* **What to do**
When a line of the material has the word "ankle" in it, copy that line.

* **Provided entries**
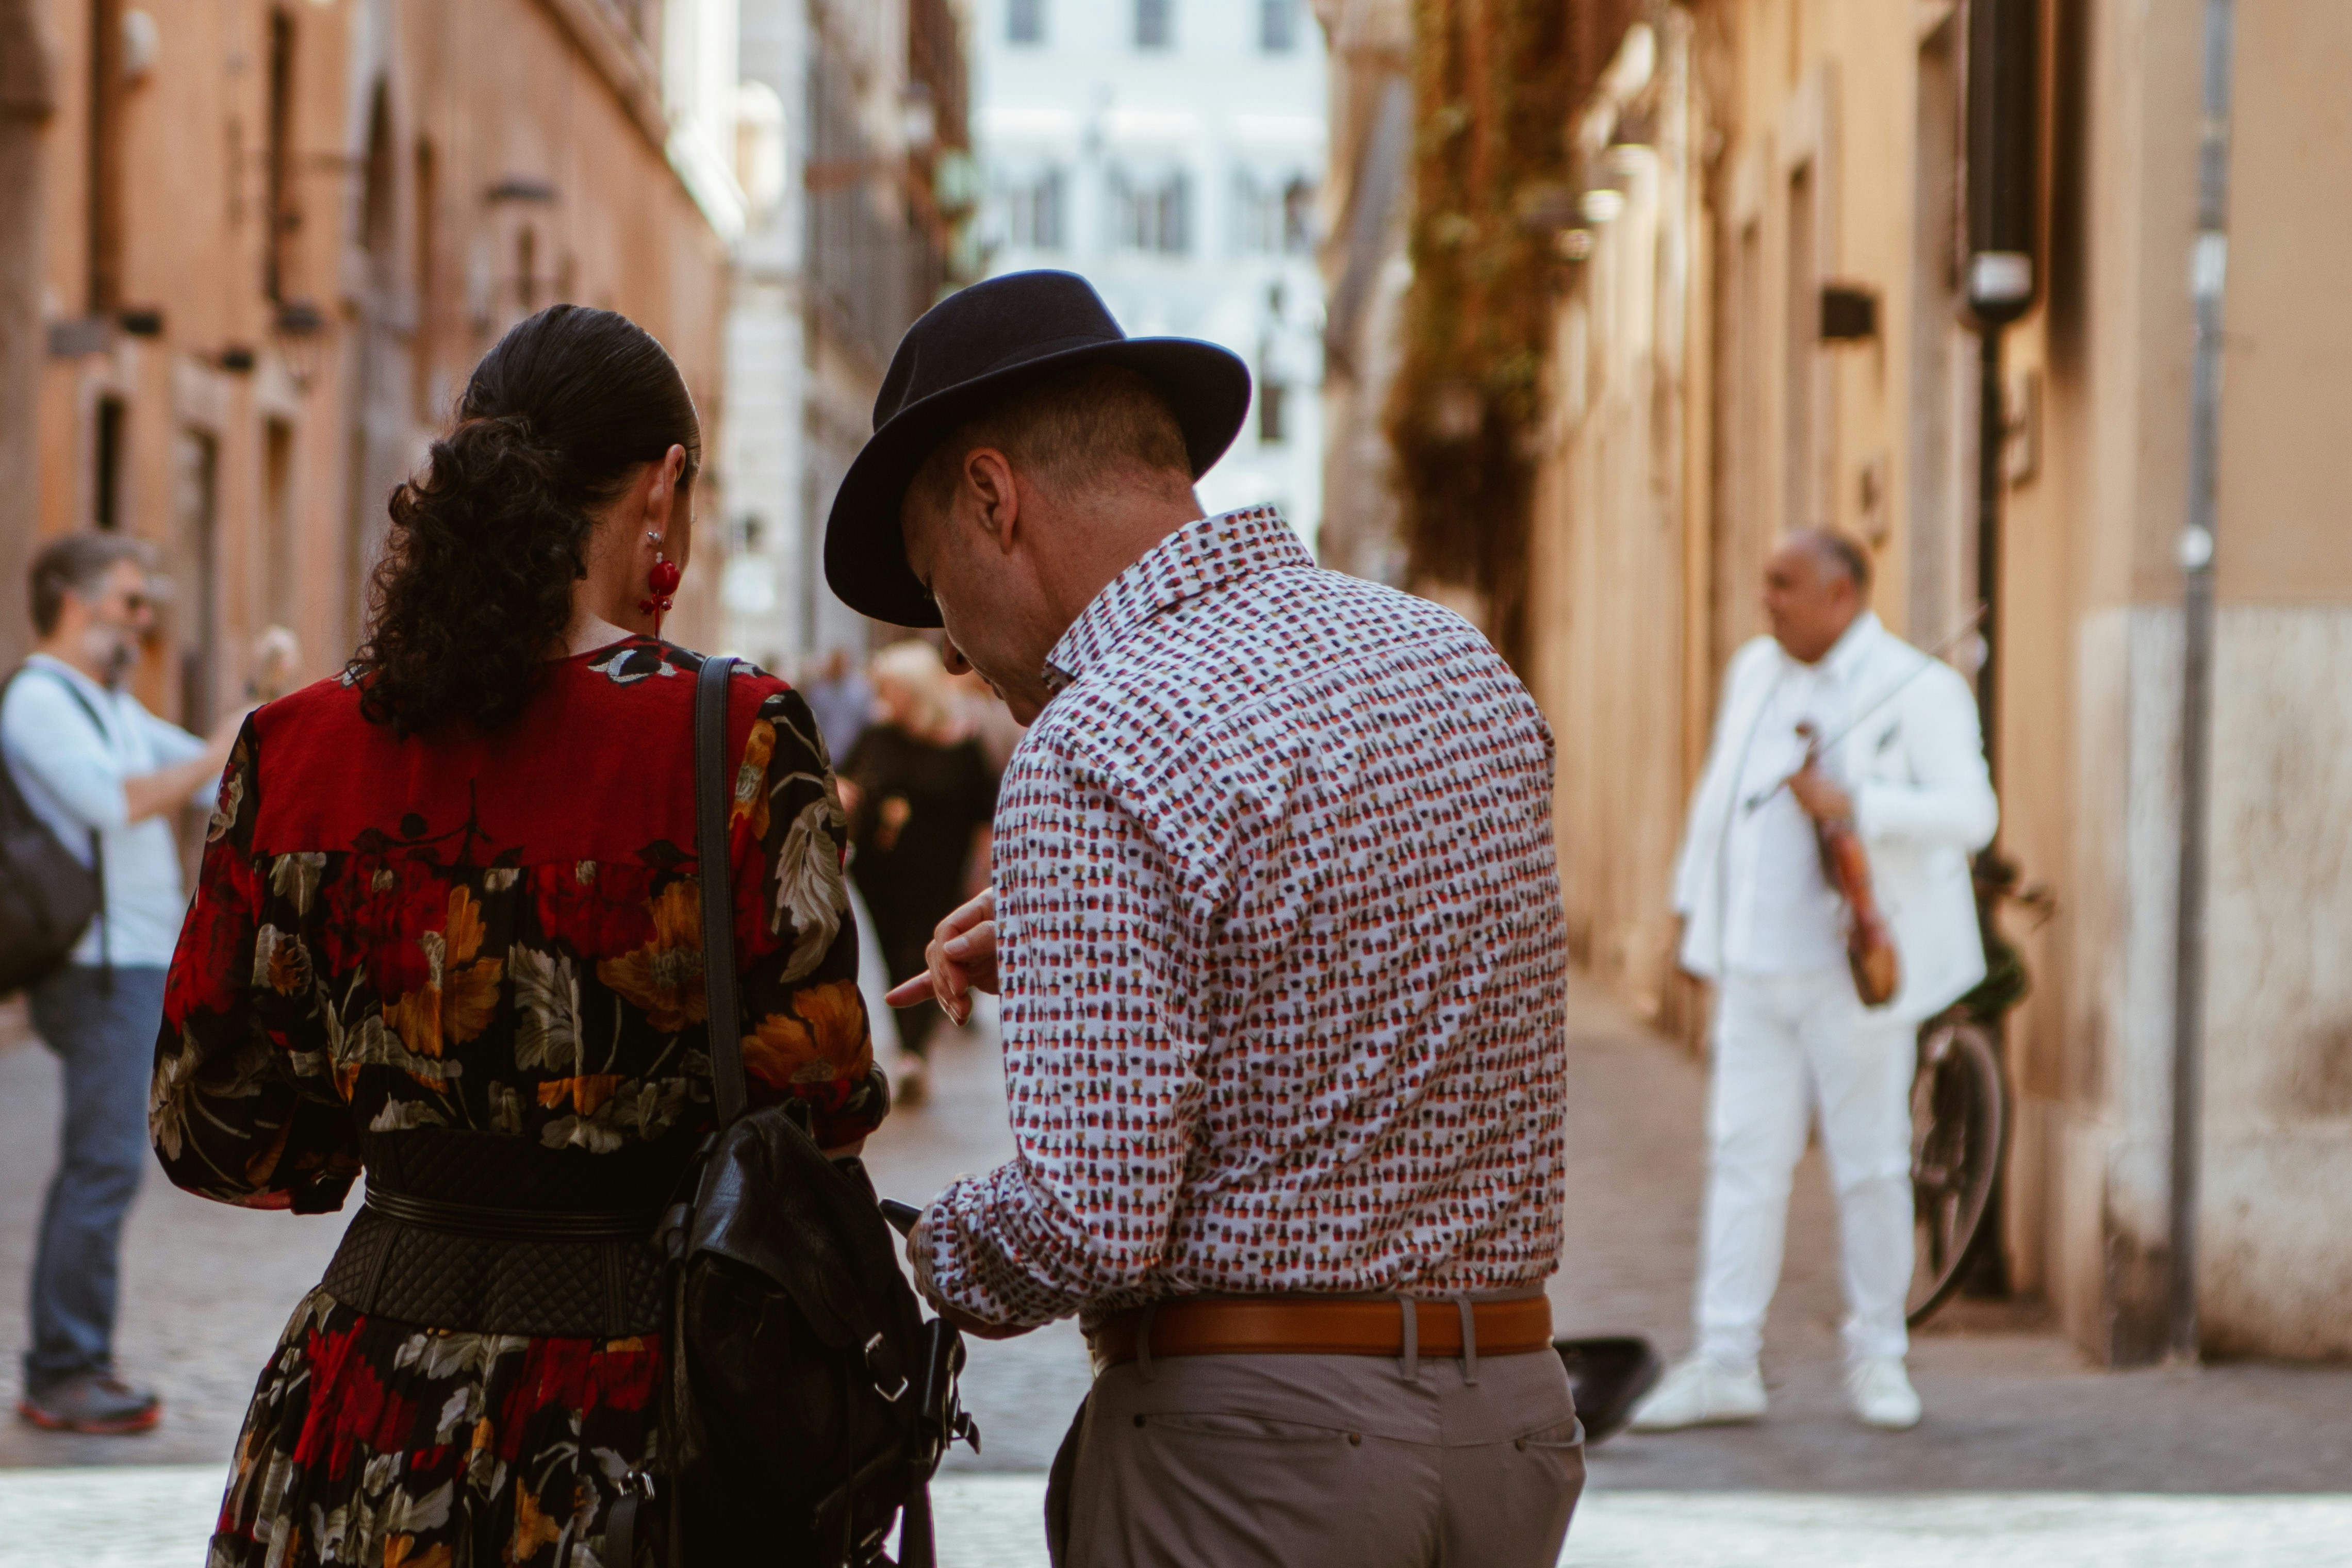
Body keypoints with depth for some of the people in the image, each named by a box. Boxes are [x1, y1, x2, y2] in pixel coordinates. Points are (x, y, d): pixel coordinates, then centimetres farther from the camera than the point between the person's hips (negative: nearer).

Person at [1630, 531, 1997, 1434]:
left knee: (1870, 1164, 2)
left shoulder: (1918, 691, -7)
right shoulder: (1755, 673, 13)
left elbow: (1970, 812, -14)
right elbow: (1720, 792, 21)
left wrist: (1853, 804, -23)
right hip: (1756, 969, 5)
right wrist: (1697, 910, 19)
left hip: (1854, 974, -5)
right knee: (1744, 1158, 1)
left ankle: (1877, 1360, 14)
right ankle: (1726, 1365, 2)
...
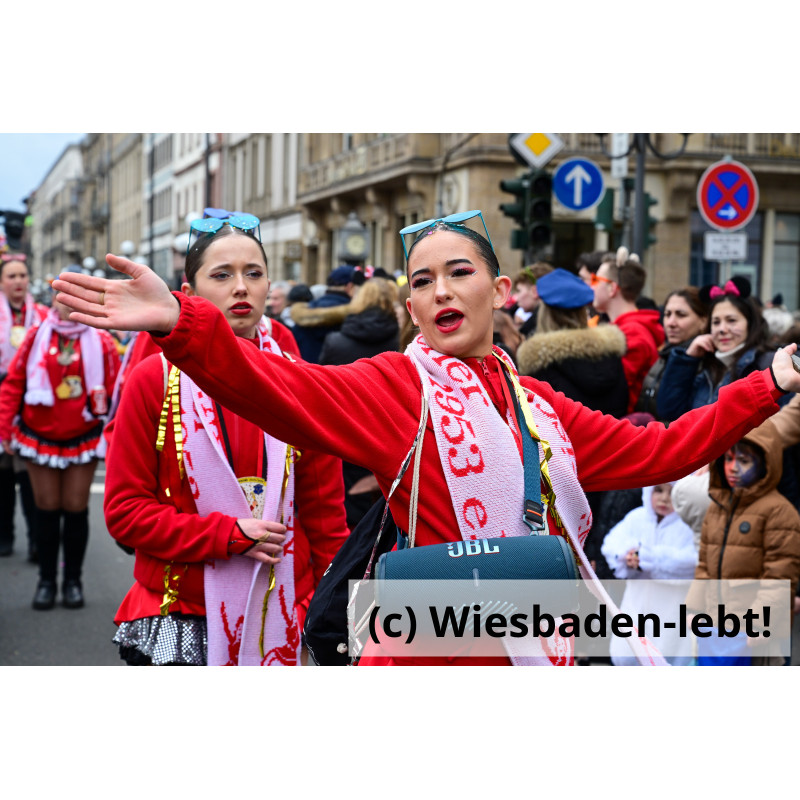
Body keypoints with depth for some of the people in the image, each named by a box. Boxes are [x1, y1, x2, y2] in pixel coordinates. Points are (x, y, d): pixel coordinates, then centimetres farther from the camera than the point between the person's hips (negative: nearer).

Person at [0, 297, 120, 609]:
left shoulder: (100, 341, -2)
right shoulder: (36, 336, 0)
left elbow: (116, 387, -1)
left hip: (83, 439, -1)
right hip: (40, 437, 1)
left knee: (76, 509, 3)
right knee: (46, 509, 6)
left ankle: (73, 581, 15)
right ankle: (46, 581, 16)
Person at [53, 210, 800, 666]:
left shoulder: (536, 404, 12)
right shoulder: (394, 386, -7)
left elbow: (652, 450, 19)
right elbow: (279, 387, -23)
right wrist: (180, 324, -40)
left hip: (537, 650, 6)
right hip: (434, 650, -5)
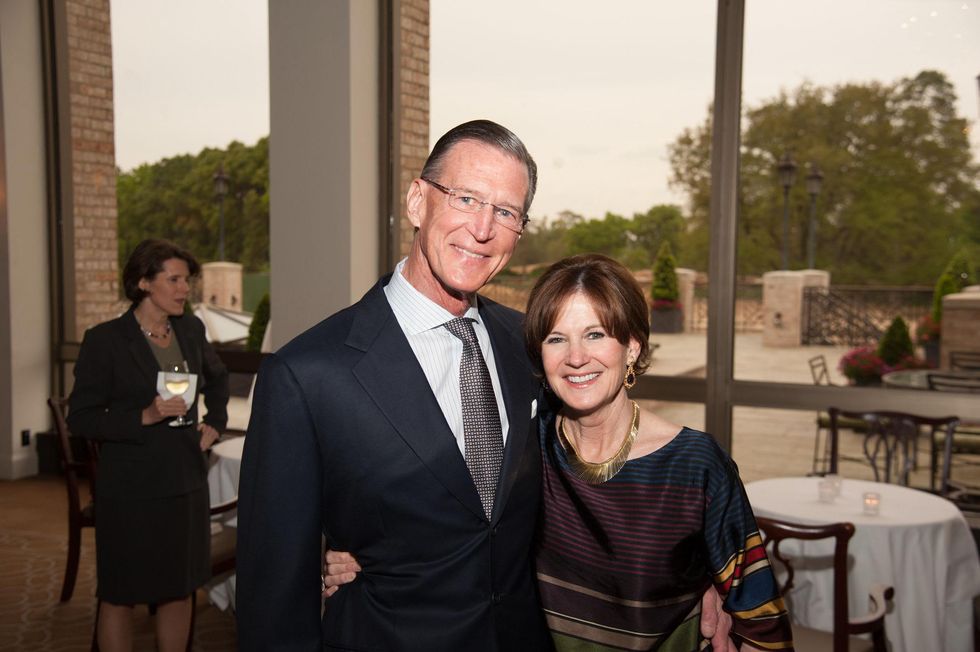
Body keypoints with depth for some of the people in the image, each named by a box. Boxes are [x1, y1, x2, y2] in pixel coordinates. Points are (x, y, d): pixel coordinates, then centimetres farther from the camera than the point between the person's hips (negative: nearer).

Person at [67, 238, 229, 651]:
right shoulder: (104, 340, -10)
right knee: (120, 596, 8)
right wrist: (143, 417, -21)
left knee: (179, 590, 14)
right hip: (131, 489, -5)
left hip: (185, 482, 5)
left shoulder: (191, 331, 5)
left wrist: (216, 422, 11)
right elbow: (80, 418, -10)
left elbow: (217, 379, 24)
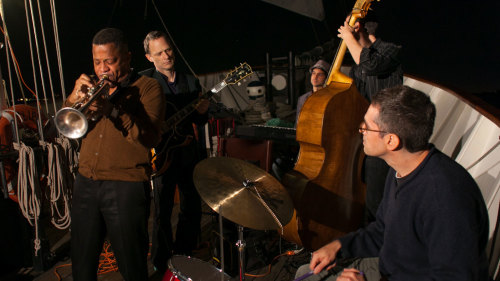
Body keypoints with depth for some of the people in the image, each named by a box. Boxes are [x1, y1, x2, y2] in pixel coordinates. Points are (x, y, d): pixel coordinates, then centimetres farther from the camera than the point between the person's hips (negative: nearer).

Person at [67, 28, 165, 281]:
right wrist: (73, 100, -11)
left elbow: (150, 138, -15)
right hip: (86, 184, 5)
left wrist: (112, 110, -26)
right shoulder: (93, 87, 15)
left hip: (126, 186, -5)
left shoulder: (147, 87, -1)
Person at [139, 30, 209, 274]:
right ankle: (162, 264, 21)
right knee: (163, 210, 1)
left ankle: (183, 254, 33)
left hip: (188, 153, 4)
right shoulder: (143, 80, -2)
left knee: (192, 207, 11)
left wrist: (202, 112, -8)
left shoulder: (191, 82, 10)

* **Response to the exercise**
left ankle: (1877, 1360, 14)
right ankle: (1726, 1365, 2)
left ankle: (73, 581, 15)
right ankle: (46, 581, 16)
right ankle: (162, 264, 21)
left ankle: (183, 254, 33)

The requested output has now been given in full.